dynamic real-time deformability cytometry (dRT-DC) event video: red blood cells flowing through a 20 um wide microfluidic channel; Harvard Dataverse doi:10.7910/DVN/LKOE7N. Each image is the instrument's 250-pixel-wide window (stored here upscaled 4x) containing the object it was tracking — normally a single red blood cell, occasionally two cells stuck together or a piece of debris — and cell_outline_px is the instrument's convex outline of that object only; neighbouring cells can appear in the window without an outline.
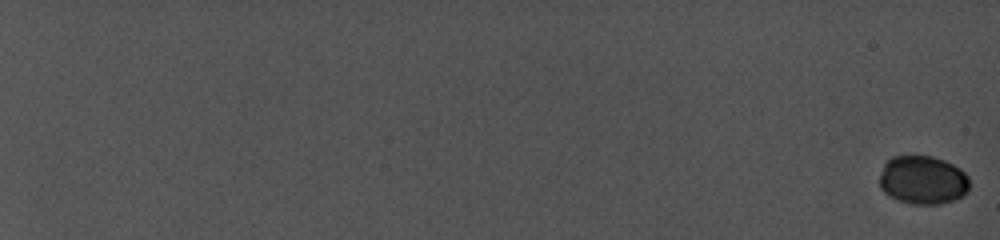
{"species": "common noctule bat (a hibernating species)", "species_latin": "Nyctalus noctula", "temperature_condition": "cold", "stored_images_in_passage": 45, "camera_frame_rate_fps": 5000, "um_per_image_px": 0.085, "animal": {"sex": "female", "body_mass_g": 19.0, "forearm_length_mm": 56.7}, "frame": {"image": 1, "passage_image": 1, "time_ms": 0.0, "image_size_px": [1000, 240], "cell_outline_px": [[968, 192], [952, 200], [940, 204], [912, 204], [896, 200], [884, 192], [880, 188], [880, 176], [884, 164], [892, 156], [932, 156], [944, 160], [960, 168], [968, 176]], "centroid_in_image_um": [78.43, 15.3], "position_along_channel_um": 6.6, "area_um2": 25.43}}
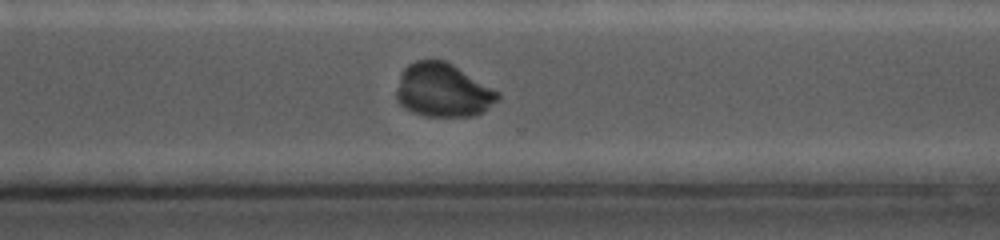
{"frame": {"image": 2, "passage_image": 40, "time_ms": 16.8, "image_size_px": [1000, 240], "cell_outline_px": [[500, 96], [484, 112], [476, 116], [424, 116], [412, 112], [404, 108], [396, 100], [396, 88], [400, 72], [408, 64], [416, 60], [444, 60], [452, 64], [500, 92]], "centroid_in_image_um": [37.62, 7.68], "position_along_channel_um": 333.0, "area_um2": 31.85}}
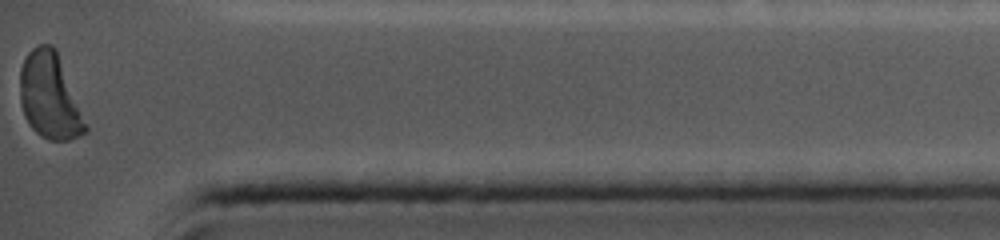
{"frame": {"image": 3, "passage_image": 45, "time_ms": 19.4, "image_size_px": [1000, 240], "cell_outline_px": [[88, 132], [68, 140], [48, 140], [40, 136], [28, 124], [24, 116], [20, 104], [20, 68], [28, 52], [32, 48], [40, 44], [52, 44], [56, 48], [88, 128]], "centroid_in_image_um": [4.2, 8.17], "position_along_channel_um": 431.0, "area_um2": 32.71}, "authors_computed_cell_mechanics": {"area_um2": 29.5358, "velocity_mm_per_s": 3.8975, "shape_relaxation_time_tau1_ms": 4.3819, "shape_relaxation_time_tau2_ms": null, "deformation_change_tau1": 0.2072, "deformation_change_tau2": null}}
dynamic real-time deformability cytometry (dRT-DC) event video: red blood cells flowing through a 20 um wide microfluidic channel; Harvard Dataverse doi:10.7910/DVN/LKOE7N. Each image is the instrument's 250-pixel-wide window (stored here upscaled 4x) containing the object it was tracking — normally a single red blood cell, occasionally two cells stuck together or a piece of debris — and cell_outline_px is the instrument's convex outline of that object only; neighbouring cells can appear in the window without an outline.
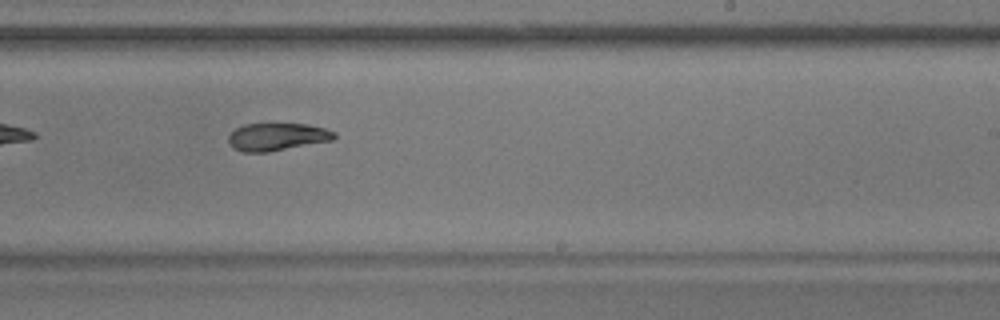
{"species": "common noctule bat (a hibernating species)", "species_latin": "Nyctalus noctula", "temperature_condition": "warm", "stored_images_in_passage": 44, "camera_frame_rate_fps": 3000, "um_per_image_px": 0.085, "animal": {"sex": "male", "body_mass_g": 17.9}, "frame": {"image": 1, "passage_image": 22, "time_ms": 7.0, "image_size_px": [1000, 320], "cell_outline_px": [[336, 136], [332, 140], [268, 152], [244, 152], [232, 148], [228, 144], [228, 136], [236, 128], [244, 124], [308, 124], [324, 128], [336, 132]], "centroid_in_image_um": [23.53, 11.63], "position_along_channel_um": 265.5, "area_um2": 16.99}, "authors_computed_cell_mechanics": {"area_um2": 18.3804, "velocity_mm_per_s": 3.5893, "shape_relaxation_time_tau1_ms": 3.9999, "shape_relaxation_time_tau2_ms": null, "deformation_change_tau1": 0.1402, "deformation_change_tau2": null}}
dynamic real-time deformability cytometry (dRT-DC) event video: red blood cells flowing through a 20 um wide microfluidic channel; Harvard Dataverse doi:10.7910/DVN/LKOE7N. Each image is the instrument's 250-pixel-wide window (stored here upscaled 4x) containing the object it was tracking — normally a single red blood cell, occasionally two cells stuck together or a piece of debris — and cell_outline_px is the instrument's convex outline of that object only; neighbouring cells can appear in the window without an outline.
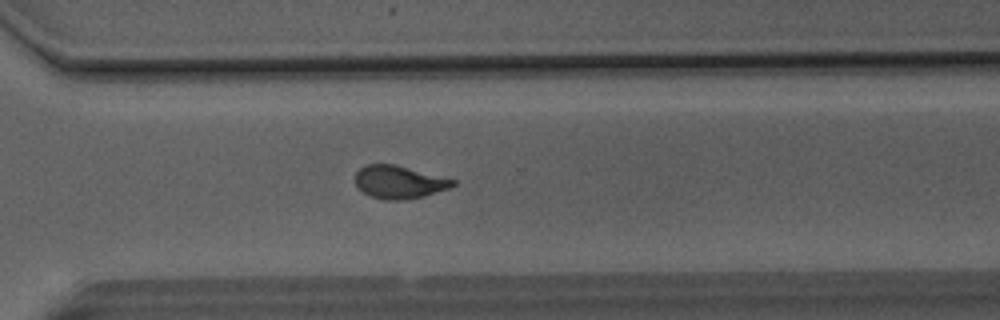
{"species": "Egyptian fruit bat (a non-hibernating species)", "species_latin": "Rousettus aegyptiacus", "temperature_condition": "room temperature", "stored_images_in_passage": 49, "camera_frame_rate_fps": 3000, "um_per_image_px": 0.085, "animal": {"sex": "male"}, "frame": {"image": 1, "passage_image": 35, "time_ms": 11.333, "image_size_px": [1000, 320], "cell_outline_px": [[456, 184], [448, 188], [424, 196], [404, 200], [388, 200], [372, 196], [364, 192], [356, 184], [356, 172], [360, 168], [368, 164], [396, 164], [456, 180]], "centroid_in_image_um": [33.94, 15.46], "position_along_channel_um": 336.7, "area_um2": 18.5}}
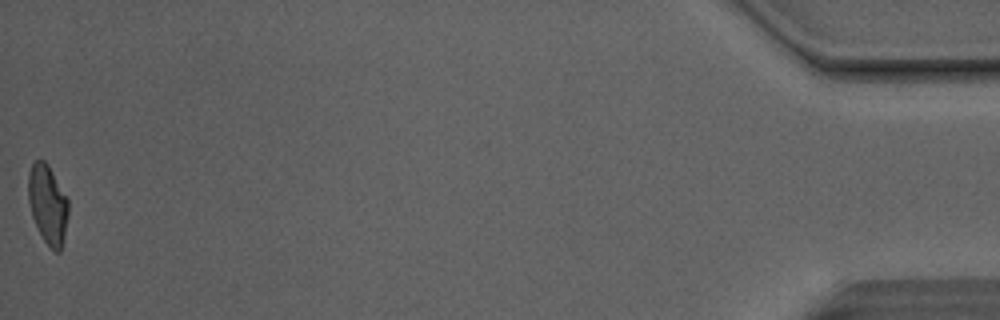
{"frame": {"image": 2, "passage_image": 49, "time_ms": 16.0, "image_size_px": [1000, 320], "cell_outline_px": [[68, 216], [64, 240], [60, 252], [56, 252], [44, 240], [32, 216], [28, 200], [28, 172], [32, 164], [36, 160], [44, 160], [48, 164], [68, 200]], "centroid_in_image_um": [4.06, 17.36], "position_along_channel_um": 431.1, "area_um2": 18.32}, "authors_computed_cell_mechanics": {"area_um2": 19.1896, "velocity_mm_per_s": 4.1454, "shape_relaxation_time_tau1_ms": 5.7844, "shape_relaxation_time_tau2_ms": 1.2922, "deformation_change_tau1": 0.1842, "deformation_change_tau2": 0.0819}}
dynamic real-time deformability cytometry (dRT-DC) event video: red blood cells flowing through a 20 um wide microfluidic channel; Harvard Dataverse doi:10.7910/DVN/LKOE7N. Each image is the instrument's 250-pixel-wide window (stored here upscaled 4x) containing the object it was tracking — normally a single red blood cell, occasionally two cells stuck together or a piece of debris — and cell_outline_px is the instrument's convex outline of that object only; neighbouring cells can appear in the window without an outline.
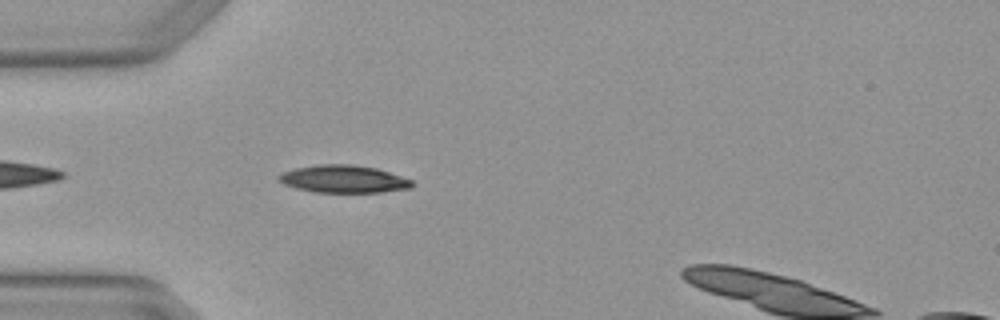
{"species": "Egyptian fruit bat (a non-hibernating species)", "species_latin": "Rousettus aegyptiacus", "temperature_condition": "warm", "stored_images_in_passage": 2, "camera_frame_rate_fps": 3000, "um_per_image_px": 0.085, "animal": {"sex": "female"}, "frame": {"image": 1, "passage_image": 1, "time_ms": 0.0, "image_size_px": [1000, 320], "cell_outline_px": [[412, 188], [380, 192], [312, 192], [296, 188], [284, 184], [276, 180], [276, 176], [280, 172], [296, 168], [320, 164], [352, 164], [376, 168], [412, 180]], "centroid_in_image_um": [29.14, 15.21], "position_along_channel_um": 55.9, "area_um2": 21.44}}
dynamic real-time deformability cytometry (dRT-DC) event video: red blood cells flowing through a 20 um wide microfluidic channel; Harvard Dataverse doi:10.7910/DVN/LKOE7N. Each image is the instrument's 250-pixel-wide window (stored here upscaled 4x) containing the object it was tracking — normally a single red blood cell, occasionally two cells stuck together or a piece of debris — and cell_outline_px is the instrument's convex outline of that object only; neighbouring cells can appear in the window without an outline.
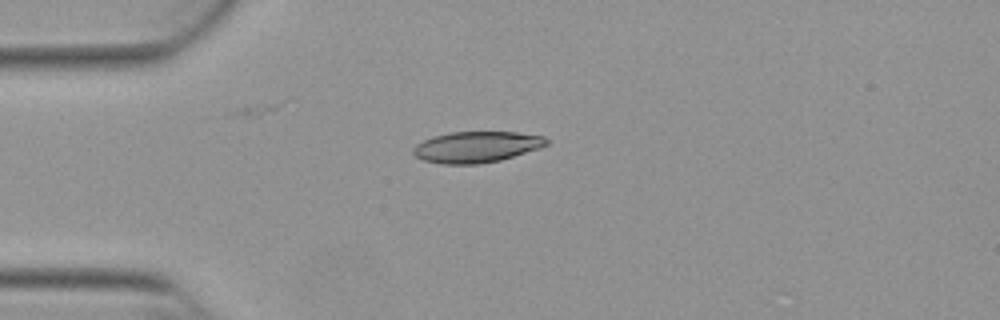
# # # #
* [To be done]: Retype each line of the listing above word for word. Exclude the pictures.

* [Expected output]:
dynamic real-time deformability cytometry (dRT-DC) event video: red blood cells flowing through a 20 um wide microfluidic channel; Harvard Dataverse doi:10.7910/DVN/LKOE7N. Each image is the instrument's 250-pixel-wide window (stored here upscaled 4x) containing the object it was tracking — normally a single red blood cell, occasionally two cells stuck together or a piece of debris — and cell_outline_px is the instrument's convex outline of that object only; neighbouring cells can appear in the window without an outline.
{"species": "common noctule bat (a hibernating species)", "species_latin": "Nyctalus noctula", "temperature_condition": "cold", "stored_images_in_passage": 45, "camera_frame_rate_fps": 5000, "um_per_image_px": 0.085, "animal": {"sex": "female", "body_mass_g": 19.0, "forearm_length_mm": 56.7}, "frame": {"image": 1, "passage_image": 1, "time_ms": 0.0, "image_size_px": [1000, 240], "cell_outline_px": [[968, 192], [952, 200], [940, 204], [912, 204], [896, 200], [884, 192], [880, 188], [880, 176], [884, 164], [892, 156], [932, 156], [944, 160], [960, 168], [968, 176]], "centroid_in_image_um": [78.43, 15.3], "position_along_channel_um": 6.6, "area_um2": 25.43}}
{"frame": {"image": 2, "passage_image": 40, "time_ms": 16.8, "image_size_px": [1000, 240], "cell_outline_px": [[500, 96], [484, 112], [476, 116], [424, 116], [412, 112], [404, 108], [396, 100], [396, 88], [400, 72], [408, 64], [416, 60], [444, 60], [452, 64], [500, 92]], "centroid_in_image_um": [37.62, 7.68], "position_along_channel_um": 333.0, "area_um2": 31.85}}
{"frame": {"image": 3, "passage_image": 45, "time_ms": 19.4, "image_size_px": [1000, 240], "cell_outline_px": [[88, 132], [68, 140], [48, 140], [40, 136], [28, 124], [24, 116], [20, 104], [20, 68], [28, 52], [32, 48], [40, 44], [52, 44], [56, 48], [88, 128]], "centroid_in_image_um": [4.2, 8.17], "position_along_channel_um": 431.0, "area_um2": 32.71}, "authors_computed_cell_mechanics": {"area_um2": 29.5358, "velocity_mm_per_s": 3.8975, "shape_relaxation_time_tau1_ms": 4.3819, "shape_relaxation_time_tau2_ms": null, "deformation_change_tau1": 0.2072, "deformation_change_tau2": null}}
dynamic real-time deformability cytometry (dRT-DC) event video: red blood cells flowing through a 20 um wide microfluidic channel; Harvard Dataverse doi:10.7910/DVN/LKOE7N. Each image is the instrument's 250-pixel-wide window (stored here upscaled 4x) containing the object it was tracking — normally a single red blood cell, occasionally two cells stuck together or a piece of debris — and cell_outline_px is the instrument's convex outline of that object only; neighbouring cells can appear in the window without an outline.
{"species": "common noctule bat (a hibernating species)", "species_latin": "Nyctalus noctula", "temperature_condition": "warm", "stored_images_in_passage": 44, "camera_frame_rate_fps": 3000, "um_per_image_px": 0.085, "animal": {"sex": "male", "body_mass_g": 17.9}, "frame": {"image": 1, "passage_image": 22, "time_ms": 7.0, "image_size_px": [1000, 320], "cell_outline_px": [[336, 136], [332, 140], [268, 152], [244, 152], [232, 148], [228, 144], [228, 136], [236, 128], [244, 124], [308, 124], [324, 128], [336, 132]], "centroid_in_image_um": [23.53, 11.63], "position_along_channel_um": 265.5, "area_um2": 16.99}, "authors_computed_cell_mechanics": {"area_um2": 18.3804, "velocity_mm_per_s": 3.5893, "shape_relaxation_time_tau1_ms": 3.9999, "shape_relaxation_time_tau2_ms": null, "deformation_change_tau1": 0.1402, "deformation_change_tau2": null}}
dynamic real-time deformability cytometry (dRT-DC) event video: red blood cells flowing through a 20 um wide microfluidic channel; Harvard Dataverse doi:10.7910/DVN/LKOE7N. Each image is the instrument's 250-pixel-wide window (stored here upscaled 4x) containing the object it was tracking — normally a single red blood cell, occasionally two cells stuck together or a piece of debris — and cell_outline_px is the instrument's convex outline of that object only; neighbouring cells can appear in the window without an outline.
{"species": "Egyptian fruit bat (a non-hibernating species)", "species_latin": "Rousettus aegyptiacus", "temperature_condition": "room temperature", "stored_images_in_passage": 49, "camera_frame_rate_fps": 3000, "um_per_image_px": 0.085, "animal": {"sex": "male"}, "frame": {"image": 1, "passage_image": 35, "time_ms": 11.333, "image_size_px": [1000, 320], "cell_outline_px": [[456, 184], [448, 188], [424, 196], [404, 200], [388, 200], [372, 196], [364, 192], [356, 184], [356, 172], [360, 168], [368, 164], [396, 164], [456, 180]], "centroid_in_image_um": [33.94, 15.46], "position_along_channel_um": 336.7, "area_um2": 18.5}}
{"frame": {"image": 2, "passage_image": 49, "time_ms": 16.0, "image_size_px": [1000, 320], "cell_outline_px": [[68, 216], [64, 240], [60, 252], [56, 252], [44, 240], [32, 216], [28, 200], [28, 172], [32, 164], [36, 160], [44, 160], [48, 164], [68, 200]], "centroid_in_image_um": [4.06, 17.36], "position_along_channel_um": 431.1, "area_um2": 18.32}, "authors_computed_cell_mechanics": {"area_um2": 19.1896, "velocity_mm_per_s": 4.1454, "shape_relaxation_time_tau1_ms": 5.7844, "shape_relaxation_time_tau2_ms": 1.2922, "deformation_change_tau1": 0.1842, "deformation_change_tau2": 0.0819}}
dynamic real-time deformability cytometry (dRT-DC) event video: red blood cells flowing through a 20 um wide microfluidic channel; Harvard Dataverse doi:10.7910/DVN/LKOE7N. Each image is the instrument's 250-pixel-wide window (stored here upscaled 4x) containing the object it was tracking — normally a single red blood cell, occasionally two cells stuck together or a piece of debris — and cell_outline_px is the instrument's convex outline of that object only; neighbouring cells can appear in the window without an outline.
{"species": "Egyptian fruit bat (a non-hibernating species)", "species_latin": "Rousettus aegyptiacus", "temperature_condition": "warm", "stored_images_in_passage": 2, "camera_frame_rate_fps": 3000, "um_per_image_px": 0.085, "animal": {"sex": "female"}, "frame": {"image": 1, "passage_image": 1, "time_ms": 0.0, "image_size_px": [1000, 320], "cell_outline_px": [[412, 188], [380, 192], [312, 192], [296, 188], [284, 184], [276, 180], [276, 176], [280, 172], [296, 168], [320, 164], [352, 164], [376, 168], [412, 180]], "centroid_in_image_um": [29.14, 15.21], "position_along_channel_um": 55.9, "area_um2": 21.44}}
dynamic real-time deformability cytometry (dRT-DC) event video: red blood cells flowing through a 20 um wide microfluidic channel; Harvard Dataverse doi:10.7910/DVN/LKOE7N. Each image is the instrument's 250-pixel-wide window (stored here upscaled 4x) containing the object it was tracking — normally a single red blood cell, occasionally two cells stuck together or a piece of debris — and cell_outline_px is the instrument's convex outline of that object only; neighbouring cells can appear in the window without an outline.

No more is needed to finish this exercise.